Sudeep: This means that Data is not written to file in Chunks instead it is kept in memory and than written to file after transmission completes.

--> That is definitely not true.

The following limit:

<http-listener name="default" socket-binding="http" max-post-size="104857600"/>

.. indicates that the maximum body size of a single (eventually chunked) POST request cannot exceed 104857600 bytes. This has to do with the HTTP content-length header and configuration of JBoss's own capabilities (like buffers).

Cf. https://www.w3.org/Protocols/rfc2616/rfc2616-sec14.html The Content-Length entity-header field indicates the size of the entity-body, in decimal number of OCTETs, sent to the recipient or, in the case of the HEAD method, the size of the entity-body that would have been sent had the request been a GET.

I suggest to perform a Wireshark analysis to convince yourself.

.


Sudeep: What we want to achieve is that the sender sends the data in chunks and receiver starts writing it in file in chunks. Thus we decided to use MTOM.

--> I believe this is a wrong decision.

Firstly

MTOM is not especially designed for chunking data. The SOAP Message Transmission Optimization Mechanism (MTOM) mainly defines two optimizations:

  • an abstract feature for optimizing the transmission and/or wire format of a SOAP message by selectively encoding portions of the message, while still presenting an XML Infoset to the SOAP application.
  • an Optimized MIME Multipart/Related Serialization of SOAP Messages implementing the Abstract SOAP Transmission Optimization Feature in a binding independent way. This implementation relies on the XML-binary Optimized Packaging (XOP) format. Only element content can be optimized.
  • ... knowing that Attributes, non-base64-compatible character data, and data not in the canonical representation of the base64Binary datatype cannot be successfully optimized by XOP"

## DATA RECORDS
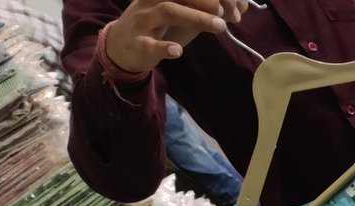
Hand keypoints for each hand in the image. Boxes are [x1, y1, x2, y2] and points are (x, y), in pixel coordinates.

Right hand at [103, 0, 248, 73]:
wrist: (122, 45)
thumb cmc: (157, 28)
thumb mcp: (180, 16)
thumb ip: (202, 12)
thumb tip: (232, 11)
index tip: (229, 0)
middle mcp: (151, 1)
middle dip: (205, 1)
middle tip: (226, 10)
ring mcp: (143, 20)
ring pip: (168, 12)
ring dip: (196, 17)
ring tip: (220, 25)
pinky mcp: (138, 43)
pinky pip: (150, 44)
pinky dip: (164, 47)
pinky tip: (178, 51)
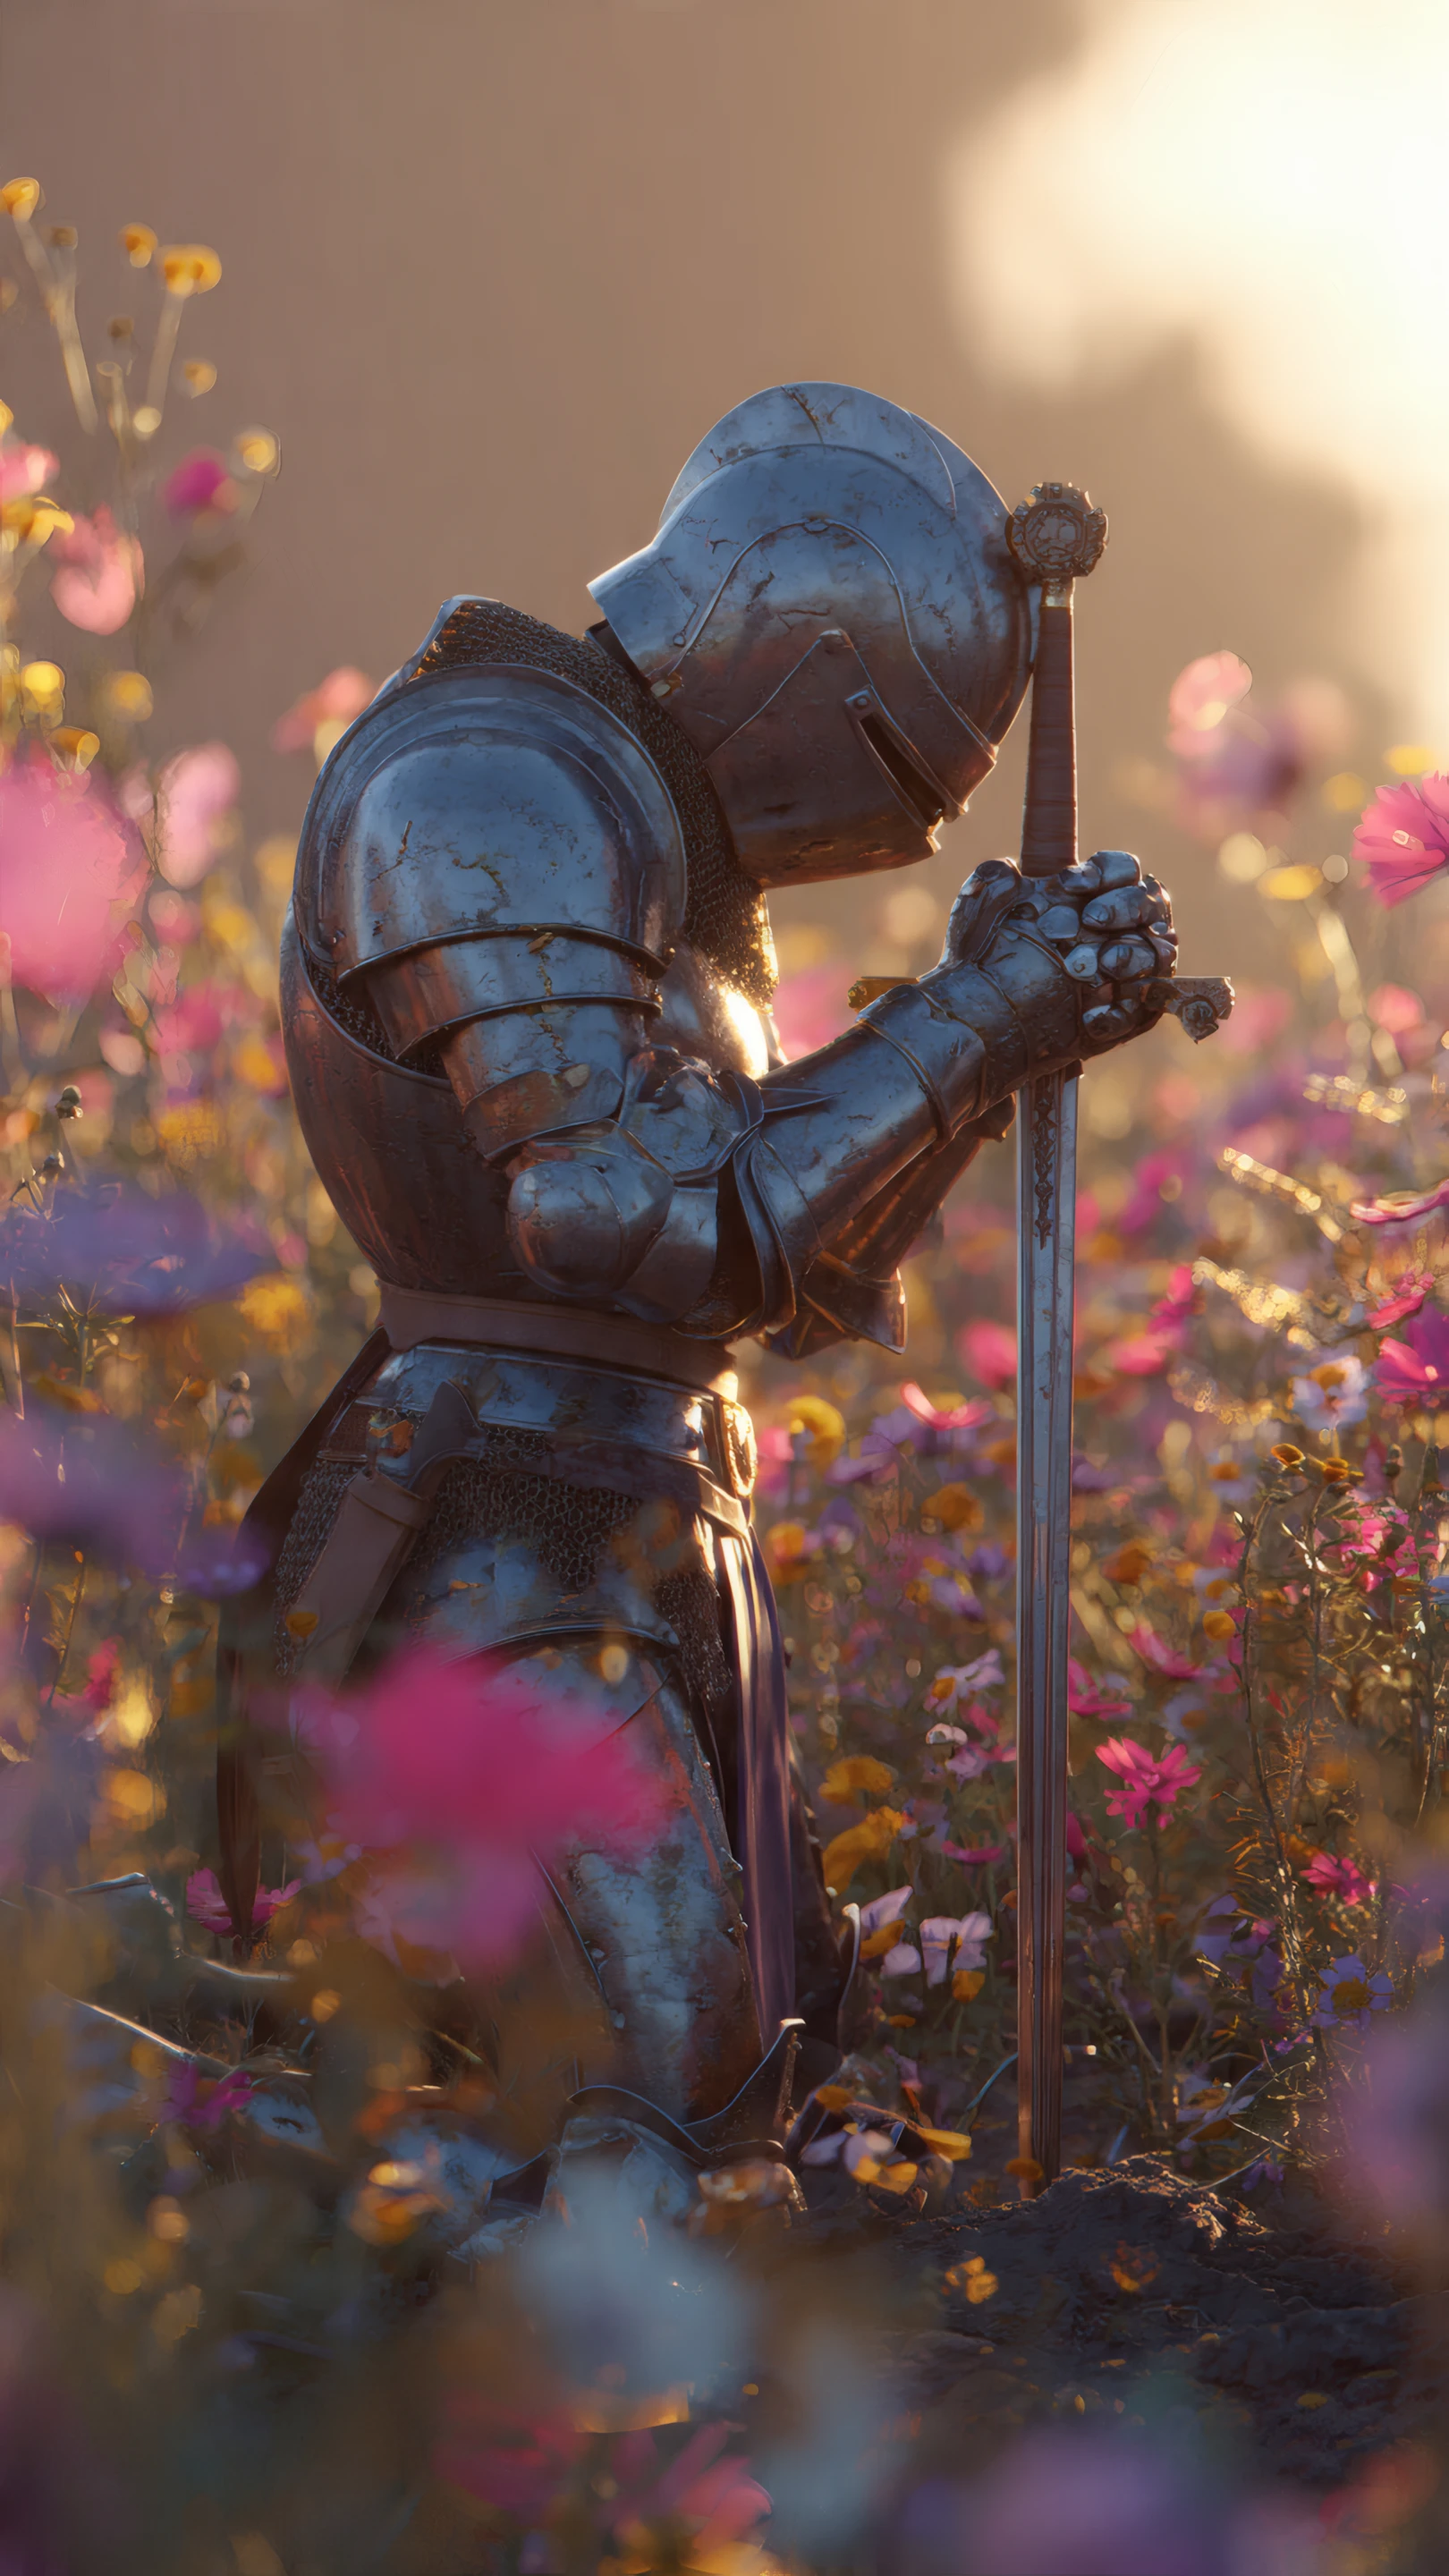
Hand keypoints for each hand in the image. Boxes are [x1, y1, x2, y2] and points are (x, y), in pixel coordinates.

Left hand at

## WHAT YOU WILL DO
Answer these questions from the reply about post size limits and MTOM:
(a) What maximum number of bytes does the max-post-size setting allow for the body of a single POST request?
(b) What kind of analysis does the reply suggest performing?
(c) On which packaging format does the Optimized MIME Multipart/Related Serialization rely?
The records come from a separate source unrelated to the reply.

## COMPLETED EXERCISE
(a) 104857600 bytes.
(b) A Wireshark analysis.
(c) The XML-binary Optimized Packaging (XOP) format.